> **PROBLEMS TO WORK ON**
A – According to the film review, what are the two British lance corporals sent to do?
B – Decide whether each statement agrees with the film review, and answer yes or no with the words from the review that settle it: (i) The film is made to look like a single unbroken take. (ii) A clock in the corner of the screen shows how much time the soldiers have left. (iii) The film's limited release began on January 10, 2020.

#### PAGE EXTRACT ####

Release Date: December 25, 2019 (Limited)/Expands January 10, 2020

The World War I men-on-a-mission-to-stop-a-mission film 1917 is one of those flicks, like Birdman or Alfred Hitchcock’s Rope, that is shot and edited in such a way as to make it appear like one long continuous take. It also has a race-against-the-clock premise, as British Lance Corporals Blake (Dean-Charles Chapman) and Schofield (George MacKay) are sent to deliver a message to another British battalion to call off an attack and thus prevent them from walking into a German trap. Chapman and MacKay display the right sort of nervous energy for a seemingly impossible, deadly task, but honestly, I wish there had been more bells and whistles on their journey. Specifically, it would have been a big help if there had been a clock in the corner of the screen letting us know how much time they had left to successfully deliver the message. That might seem out of place for a film that gets much of its power from disorientation and uncertainty, but when the premise is clear and simple, it helps to have the stakes be clear and simple as well.

#### INFORMATION SHOWN ####

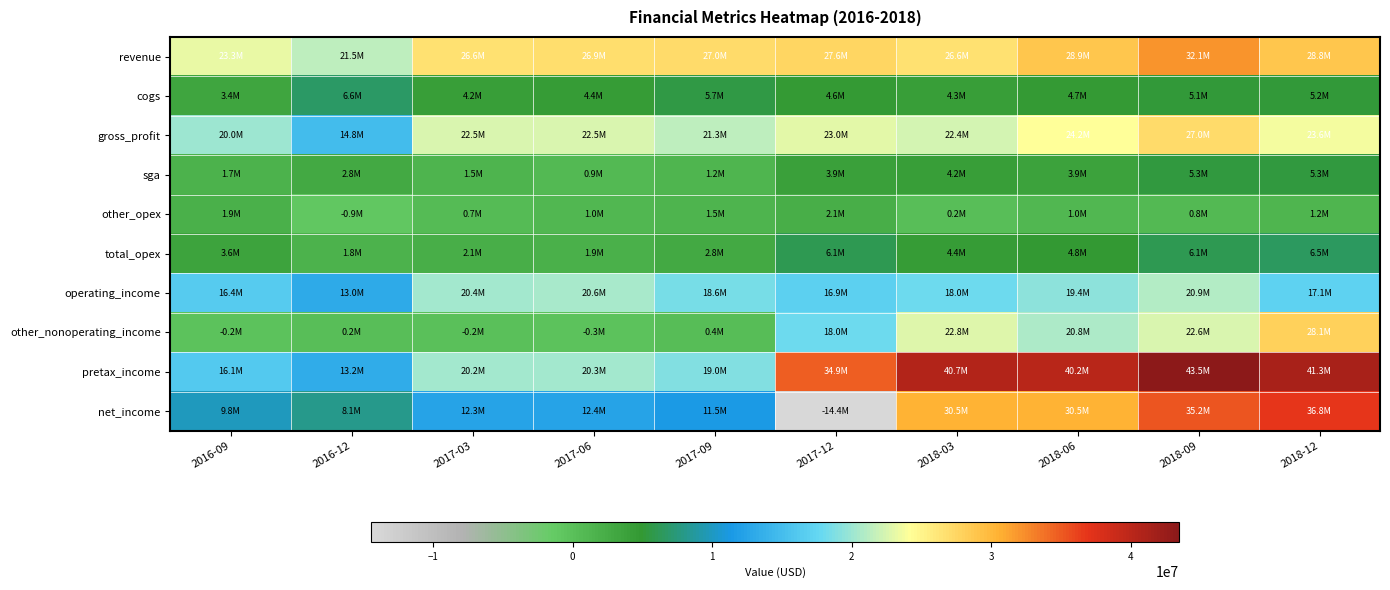

What is the minimum value shown in the chart?

-14447000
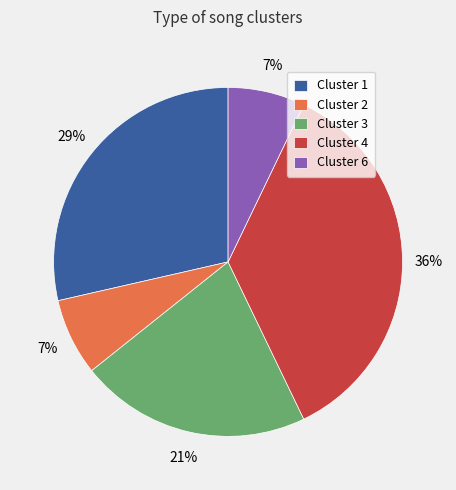

What percentage is the Cluster 6 slice, to the nearest percent?

7%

####

> **ANSWERS BY ITEM NUMBER**
A – They are sent to deliver a message to another British battalion to call off an attack and keep it from walking into a German trap.

B –
(i) Yes: "shot and edited in such a way as to make it appear like one long continuous take"
(ii) No: "it would have been a big help if there had been a clock in the corner of the screen"
(iii) No: "December 25, 2019 (Limited)"